* ABOUT THIS TASK
Write out every record below exactly, so that nothing differs from what is shown.

Stored data:
________________________________________

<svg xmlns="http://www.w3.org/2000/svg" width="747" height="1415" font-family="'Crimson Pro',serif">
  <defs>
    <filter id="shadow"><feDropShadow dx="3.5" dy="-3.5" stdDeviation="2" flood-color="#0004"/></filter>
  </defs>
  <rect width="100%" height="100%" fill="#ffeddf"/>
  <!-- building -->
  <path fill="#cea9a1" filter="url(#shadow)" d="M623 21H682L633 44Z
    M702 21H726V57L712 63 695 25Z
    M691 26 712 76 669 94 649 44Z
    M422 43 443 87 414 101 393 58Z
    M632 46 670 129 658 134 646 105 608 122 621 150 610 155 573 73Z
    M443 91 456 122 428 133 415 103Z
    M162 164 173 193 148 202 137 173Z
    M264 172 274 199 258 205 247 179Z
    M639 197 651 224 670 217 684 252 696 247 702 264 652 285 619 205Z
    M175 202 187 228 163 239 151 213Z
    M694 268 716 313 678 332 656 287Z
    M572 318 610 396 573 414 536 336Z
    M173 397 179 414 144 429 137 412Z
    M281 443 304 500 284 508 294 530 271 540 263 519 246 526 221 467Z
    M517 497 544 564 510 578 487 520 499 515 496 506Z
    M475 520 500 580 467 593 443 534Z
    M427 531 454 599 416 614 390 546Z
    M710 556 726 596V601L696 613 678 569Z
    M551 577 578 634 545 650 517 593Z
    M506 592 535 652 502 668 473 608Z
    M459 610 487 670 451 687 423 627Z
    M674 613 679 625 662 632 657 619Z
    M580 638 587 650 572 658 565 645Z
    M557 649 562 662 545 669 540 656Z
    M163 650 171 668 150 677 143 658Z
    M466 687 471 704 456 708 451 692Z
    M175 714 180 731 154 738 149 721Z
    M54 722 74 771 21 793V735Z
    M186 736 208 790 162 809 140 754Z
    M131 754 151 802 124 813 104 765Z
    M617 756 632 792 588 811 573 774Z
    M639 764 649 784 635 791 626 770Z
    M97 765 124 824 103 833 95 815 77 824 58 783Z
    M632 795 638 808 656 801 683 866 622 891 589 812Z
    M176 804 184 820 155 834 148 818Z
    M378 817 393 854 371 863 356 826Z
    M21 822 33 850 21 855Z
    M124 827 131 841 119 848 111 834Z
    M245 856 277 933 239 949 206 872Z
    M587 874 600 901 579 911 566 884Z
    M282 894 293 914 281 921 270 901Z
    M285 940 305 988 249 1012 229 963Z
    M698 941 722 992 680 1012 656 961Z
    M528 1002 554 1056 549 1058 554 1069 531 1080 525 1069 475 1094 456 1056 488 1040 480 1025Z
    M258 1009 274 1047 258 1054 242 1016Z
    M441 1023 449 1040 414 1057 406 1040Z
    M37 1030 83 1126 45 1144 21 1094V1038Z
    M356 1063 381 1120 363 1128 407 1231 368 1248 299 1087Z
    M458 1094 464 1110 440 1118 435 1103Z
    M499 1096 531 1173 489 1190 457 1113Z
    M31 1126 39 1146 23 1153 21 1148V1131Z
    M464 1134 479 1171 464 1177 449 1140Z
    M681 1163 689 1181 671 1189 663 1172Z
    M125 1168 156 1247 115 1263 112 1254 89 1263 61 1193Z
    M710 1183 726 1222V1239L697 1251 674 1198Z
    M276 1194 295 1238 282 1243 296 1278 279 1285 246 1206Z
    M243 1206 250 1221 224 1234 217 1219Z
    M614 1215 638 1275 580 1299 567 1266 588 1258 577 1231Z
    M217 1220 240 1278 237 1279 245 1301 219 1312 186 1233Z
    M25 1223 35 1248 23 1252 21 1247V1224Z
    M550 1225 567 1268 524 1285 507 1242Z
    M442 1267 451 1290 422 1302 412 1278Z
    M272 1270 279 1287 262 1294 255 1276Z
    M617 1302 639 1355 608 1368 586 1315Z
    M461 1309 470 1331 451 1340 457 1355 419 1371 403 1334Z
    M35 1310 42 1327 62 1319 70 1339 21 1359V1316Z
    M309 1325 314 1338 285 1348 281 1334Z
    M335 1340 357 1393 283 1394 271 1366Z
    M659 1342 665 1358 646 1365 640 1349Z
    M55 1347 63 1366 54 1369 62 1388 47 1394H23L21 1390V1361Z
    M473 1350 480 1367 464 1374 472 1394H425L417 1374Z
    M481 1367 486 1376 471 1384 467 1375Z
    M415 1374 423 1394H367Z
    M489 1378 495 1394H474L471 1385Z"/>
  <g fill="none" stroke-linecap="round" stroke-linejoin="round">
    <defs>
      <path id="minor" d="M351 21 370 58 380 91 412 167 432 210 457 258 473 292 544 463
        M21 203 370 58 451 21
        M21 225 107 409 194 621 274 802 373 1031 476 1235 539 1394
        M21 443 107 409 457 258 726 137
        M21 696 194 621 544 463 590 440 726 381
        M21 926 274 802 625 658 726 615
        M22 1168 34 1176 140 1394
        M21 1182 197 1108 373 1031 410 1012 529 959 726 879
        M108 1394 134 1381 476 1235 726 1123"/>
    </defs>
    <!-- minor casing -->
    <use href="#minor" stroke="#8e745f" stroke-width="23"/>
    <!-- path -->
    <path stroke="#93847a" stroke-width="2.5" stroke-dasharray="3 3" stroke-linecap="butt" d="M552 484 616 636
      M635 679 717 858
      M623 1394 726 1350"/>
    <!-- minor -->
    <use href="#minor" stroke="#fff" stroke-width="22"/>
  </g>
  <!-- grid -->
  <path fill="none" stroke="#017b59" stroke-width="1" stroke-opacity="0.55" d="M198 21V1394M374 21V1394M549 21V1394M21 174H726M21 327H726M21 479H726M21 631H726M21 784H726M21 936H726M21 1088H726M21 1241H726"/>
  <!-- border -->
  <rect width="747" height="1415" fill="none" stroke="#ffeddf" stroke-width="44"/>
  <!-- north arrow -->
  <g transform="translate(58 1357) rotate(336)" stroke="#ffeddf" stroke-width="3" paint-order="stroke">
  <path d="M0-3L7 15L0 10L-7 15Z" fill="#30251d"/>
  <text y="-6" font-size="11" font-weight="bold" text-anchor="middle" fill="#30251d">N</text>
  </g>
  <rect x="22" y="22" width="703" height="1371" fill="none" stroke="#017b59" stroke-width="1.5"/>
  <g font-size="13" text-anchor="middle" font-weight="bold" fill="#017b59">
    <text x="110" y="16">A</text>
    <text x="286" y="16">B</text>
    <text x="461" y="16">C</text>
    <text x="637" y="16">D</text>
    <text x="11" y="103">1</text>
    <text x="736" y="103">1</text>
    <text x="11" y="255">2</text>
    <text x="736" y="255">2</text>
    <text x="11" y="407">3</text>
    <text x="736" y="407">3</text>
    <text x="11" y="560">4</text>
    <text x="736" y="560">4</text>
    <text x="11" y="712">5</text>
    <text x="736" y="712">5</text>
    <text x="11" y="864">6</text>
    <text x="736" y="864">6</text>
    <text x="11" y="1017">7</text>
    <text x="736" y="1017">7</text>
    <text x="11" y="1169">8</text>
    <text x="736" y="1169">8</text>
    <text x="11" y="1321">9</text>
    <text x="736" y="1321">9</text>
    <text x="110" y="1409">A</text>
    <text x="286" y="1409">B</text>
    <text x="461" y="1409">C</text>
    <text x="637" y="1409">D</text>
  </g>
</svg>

________________________________________

* RESULT OF THE EXERCISE
<svg xmlns="http://www.w3.org/2000/svg" width="747" height="1415" font-family="'Crimson Pro',serif">
  <defs>
    <filter id="shadow"><feDropShadow dx="3.5" dy="-3.5" stdDeviation="2" flood-color="#0004"/></filter>
  </defs>
  <rect width="100%" height="100%" fill="#ffeddf"/>
  <!-- building -->
  <path fill="#cea9a1" filter="url(#shadow)" d="M623 21H682L633 44Z
    M702 21H726V57L712 63 695 25Z
    M691 26 712 76 669 94 649 44Z
    M422 43 443 87 414 101 393 58Z
    M632 46 670 129 658 134 646 105 608 122 621 150 610 155 573 73Z
    M443 91 456 122 428 133 415 103Z
    M162 164 173 193 148 202 137 173Z
    M264 172 274 199 258 205 247 179Z
    M639 197 651 224 670 217 684 252 696 247 702 264 652 285 619 205Z
    M175 202 187 228 163 239 151 213Z
    M694 268 716 313 678 332 656 287Z
    M572 318 610 396 573 414 536 336Z
    M173 397 179 414 144 429 137 412Z
    M281 443 304 500 284 508 294 530 271 540 263 519 246 526 221 467Z
    M517 497 544 564 510 578 487 520 499 515 496 506Z
    M475 520 500 580 467 593 443 534Z
    M427 531 454 599 416 614 390 546Z
    M710 556 726 596V601L696 613 678 569Z
    M551 577 578 634 545 650 517 593Z
    M506 592 535 652 502 668 473 608Z
    M459 610 487 670 451 687 423 627Z
    M674 613 679 625 662 632 657 619Z
    M580 638 587 650 572 658 565 645Z
    M557 649 562 662 545 669 540 656Z
    M163 650 171 668 150 677 143 658Z
    M466 687 471 704 456 708 451 692Z
    M175 714 180 731 154 738 149 721Z
    M54 722 74 771 21 793V735Z
    M186 736 208 790 162 809 140 754Z
    M131 754 151 802 124 813 104 765Z
    M617 756 632 792 588 811 573 774Z
    M639 764 649 784 635 791 626 770Z
    M97 765 124 824 103 833 95 815 77 824 58 783Z
    M632 795 638 808 656 801 683 866 622 891 589 812Z
    M176 804 184 820 155 834 148 818Z
    M378 817 393 854 371 863 356 826Z
    M21 822 33 850 21 855Z
    M124 827 131 841 119 848 111 834Z
    M245 856 277 933 239 949 206 872Z
    M587 874 600 901 579 911 566 884Z
    M282 894 293 914 281 921 270 901Z
    M285 940 305 988 249 1012 229 963Z
    M698 941 722 992 680 1012 656 961Z
    M528 1002 554 1056 549 1058 554 1069 531 1080 525 1069 475 1094 456 1056 488 1040 480 1025Z
    M258 1009 274 1047 258 1054 242 1016Z
    M441 1023 449 1040 414 1057 406 1040Z
    M37 1030 83 1126 45 1144 21 1094V1038Z
    M356 1063 381 1120 363 1128 407 1231 368 1248 299 1087Z
    M458 1094 464 1110 440 1118 435 1103Z
    M499 1096 531 1173 489 1190 457 1113Z
    M31 1126 39 1146 23 1153 21 1148V1131Z
    M464 1134 479 1171 464 1177 449 1140Z
    M681 1163 689 1181 671 1189 663 1172Z
    M125 1168 156 1247 115 1263 112 1254 89 1263 61 1193Z
    M710 1183 726 1222V1239L697 1251 674 1198Z
    M276 1194 295 1238 282 1243 296 1278 279 1285 246 1206Z
    M243 1206 250 1221 224 1234 217 1219Z
    M614 1215 638 1275 580 1299 567 1266 588 1258 577 1231Z
    M217 1220 240 1278 237 1279 245 1301 219 1312 186 1233Z
    M25 1223 35 1248 23 1252 21 1247V1224Z
    M550 1225 567 1268 524 1285 507 1242Z
    M442 1267 451 1290 422 1302 412 1278Z
    M272 1270 279 1287 262 1294 255 1276Z
    M617 1302 639 1355 608 1368 586 1315Z
    M461 1309 470 1331 451 1340 457 1355 419 1371 403 1334Z
    M35 1310 42 1327 62 1319 70 1339 21 1359V1316Z
    M309 1325 314 1338 285 1348 281 1334Z
    M335 1340 357 1393 283 1394 271 1366Z
    M659 1342 665 1358 646 1365 640 1349Z
    M55 1347 63 1366 54 1369 62 1388 47 1394H23L21 1390V1361Z
    M473 1350 480 1367 464 1374 472 1394H425L417 1374Z
    M481 1367 486 1376 471 1384 467 1375Z
    M415 1374 423 1394H367Z
    M489 1378 495 1394H474L471 1385Z"/>
  <g fill="none" stroke-linecap="round" stroke-linejoin="round">
    <defs>
      <path id="minor" d="M351 21 370 58 380 91 412 167 432 210 457 258 473 292 544 463
        M21 203 370 58 451 21
        M21 225 107 409 194 621 274 802 373 1031 476 1235 539 1394
        M21 443 107 409 457 258 726 137
        M21 696 194 621 544 463 590 440 726 381
        M21 926 274 802 625 658 726 615
        M22 1168 34 1176 140 1394
        M21 1182 197 1108 373 1031 410 1012 529 959 726 879
        M108 1394 134 1381 476 1235 726 1123"/>
    </defs>
    <!-- minor casing -->
    <use href="#minor" stroke="#8e745f" stroke-width="23"/>
    <!-- path -->
    <path stroke="#93847a" stroke-width="2.5" stroke-dasharray="3 3" stroke-linecap="butt" d="M552 484 616 636
      M635 679 717 858
      M623 1394 726 1350"/>
    <!-- minor -->
    <use href="#minor" stroke="#fff" stroke-width="22"/>
  </g>
  <!-- grid -->
  <path fill="none" stroke="#017b59" stroke-width="1" stroke-opacity="0.55" d="M198 21V1394M374 21V1394M549 21V1394M21 174H726M21 327H726M21 479H726M21 631H726M21 784H726M21 936H726M21 1088H726M21 1241H726"/>
  <!-- border -->
  <rect width="747" height="1415" fill="none" stroke="#ffeddf" stroke-width="44"/>
  <!-- north arrow -->
  <g transform="translate(58 1357) rotate(336)" stroke="#ffeddf" stroke-width="3" paint-order="stroke">
  <path d="M0-3L7 15L0 10L-7 15Z" fill="#30251d"/>
  <text y="-6" font-size="11" font-weight="bold" text-anchor="middle" fill="#30251d">N</text>
  </g>
  <rect x="22" y="22" width="703" height="1371" fill="none" stroke="#017b59" stroke-width="1.5"/>
  <g font-size="13" text-anchor="middle" font-weight="bold" fill="#017b59">
    <text x="110" y="16">A</text>
    <text x="286" y="16">B</text>
    <text x="461" y="16">C</text>
    <text x="637" y="16">D</text>
    <text x="11" y="103">1</text>
    <text x="736" y="103">1</text>
    <text x="11" y="255">2</text>
    <text x="736" y="255">2</text>
    <text x="11" y="407">3</text>
    <text x="736" y="407">3</text>
    <text x="11" y="560">4</text>
    <text x="736" y="560">4</text>
    <text x="11" y="712">5</text>
    <text x="736" y="712">5</text>
    <text x="11" y="864">6</text>
    <text x="736" y="864">6</text>
    <text x="11" y="1017">7</text>
    <text x="736" y="1017">7</text>
    <text x="11" y="1169">8</text>
    <text x="736" y="1169">8</text>
    <text x="11" y="1321">9</text>
    <text x="736" y="1321">9</text>
    <text x="110" y="1409">A</text>
    <text x="286" y="1409">B</text>
    <text x="461" y="1409">C</text>
    <text x="637" y="1409">D</text>
  </g>
</svg>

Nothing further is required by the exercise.